» Exercise data
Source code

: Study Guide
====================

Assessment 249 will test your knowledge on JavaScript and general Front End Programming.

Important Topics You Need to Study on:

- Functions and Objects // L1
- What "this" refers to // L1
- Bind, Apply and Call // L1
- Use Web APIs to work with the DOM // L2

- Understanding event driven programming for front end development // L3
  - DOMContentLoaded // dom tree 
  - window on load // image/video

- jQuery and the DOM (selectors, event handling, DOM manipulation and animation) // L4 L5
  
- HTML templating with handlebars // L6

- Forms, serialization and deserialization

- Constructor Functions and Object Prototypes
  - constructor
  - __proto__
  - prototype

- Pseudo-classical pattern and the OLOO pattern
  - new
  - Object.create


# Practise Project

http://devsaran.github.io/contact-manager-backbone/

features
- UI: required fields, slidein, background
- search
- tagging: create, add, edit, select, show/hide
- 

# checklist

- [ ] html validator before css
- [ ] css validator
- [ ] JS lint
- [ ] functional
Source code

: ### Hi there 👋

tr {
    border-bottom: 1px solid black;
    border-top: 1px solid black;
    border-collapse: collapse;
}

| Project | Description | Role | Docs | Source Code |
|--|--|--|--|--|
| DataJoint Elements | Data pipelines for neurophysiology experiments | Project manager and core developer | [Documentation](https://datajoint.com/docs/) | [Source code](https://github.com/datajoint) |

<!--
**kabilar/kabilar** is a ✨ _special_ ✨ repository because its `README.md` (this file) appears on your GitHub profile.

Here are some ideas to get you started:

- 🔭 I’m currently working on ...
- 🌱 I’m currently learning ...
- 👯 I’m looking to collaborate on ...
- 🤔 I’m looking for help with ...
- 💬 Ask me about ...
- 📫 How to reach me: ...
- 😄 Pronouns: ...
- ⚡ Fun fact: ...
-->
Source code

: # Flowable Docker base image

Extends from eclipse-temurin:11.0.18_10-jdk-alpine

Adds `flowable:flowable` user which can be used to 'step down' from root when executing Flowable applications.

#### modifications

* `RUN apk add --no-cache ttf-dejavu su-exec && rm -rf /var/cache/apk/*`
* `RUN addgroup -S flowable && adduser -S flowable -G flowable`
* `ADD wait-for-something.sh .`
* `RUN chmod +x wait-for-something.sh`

» Task to carry out
Begin with the first line of the listing and copy exactly through the line that contains "- 💬 Ask me about ...", please, keeping both ends and leaving out everything after.

» Answer space
Source code

: Study Guide
====================

Assessment 249 will test your knowledge on JavaScript and general Front End Programming.

Important Topics You Need to Study on:

- Functions and Objects // L1
- What "this" refers to // L1
- Bind, Apply and Call // L1
- Use Web APIs to work with the DOM // L2

- Understanding event driven programming for front end development // L3
  - DOMContentLoaded // dom tree 
  - window on load // image/video

- jQuery and the DOM (selectors, event handling, DOM manipulation and animation) // L4 L5
  
- HTML templating with handlebars // L6

- Forms, serialization and deserialization

- Constructor Functions and Object Prototypes
  - constructor
  - __proto__
  - prototype

- Pseudo-classical pattern and the OLOO pattern
  - new
  - Object.create


# Practise Project

http://devsaran.github.io/contact-manager-backbone/

features
- UI: required fields, slidein, background
- search
- tagging: create, add, edit, select, show/hide
- 

# checklist

- [ ] html validator before css
- [ ] css validator
- [ ] JS lint
- [ ] functional
Source code

: ### Hi there 👋

tr {
    border-bottom: 1px solid black;
    border-top: 1px solid black;
    border-collapse: collapse;
}

| Project | Description | Role | Docs | Source Code |
|--|--|--|--|--|
| DataJoint Elements | Data pipelines for neurophysiology experiments | Project manager and core developer | [Documentation](https://datajoint.com/docs/) | [Source code](https://github.com/datajoint) |

<!--
**kabilar/kabilar** is a ✨ _special_ ✨ repository because its `README.md` (this file) appears on your GitHub profile.

Here are some ideas to get you started:

- 🔭 I’m currently working on ...
- 🌱 I’m currently learning ...
- 👯 I’m looking to collaborate on ...
- 🤔 I’m looking for help with ...
- 💬 Ask me about ...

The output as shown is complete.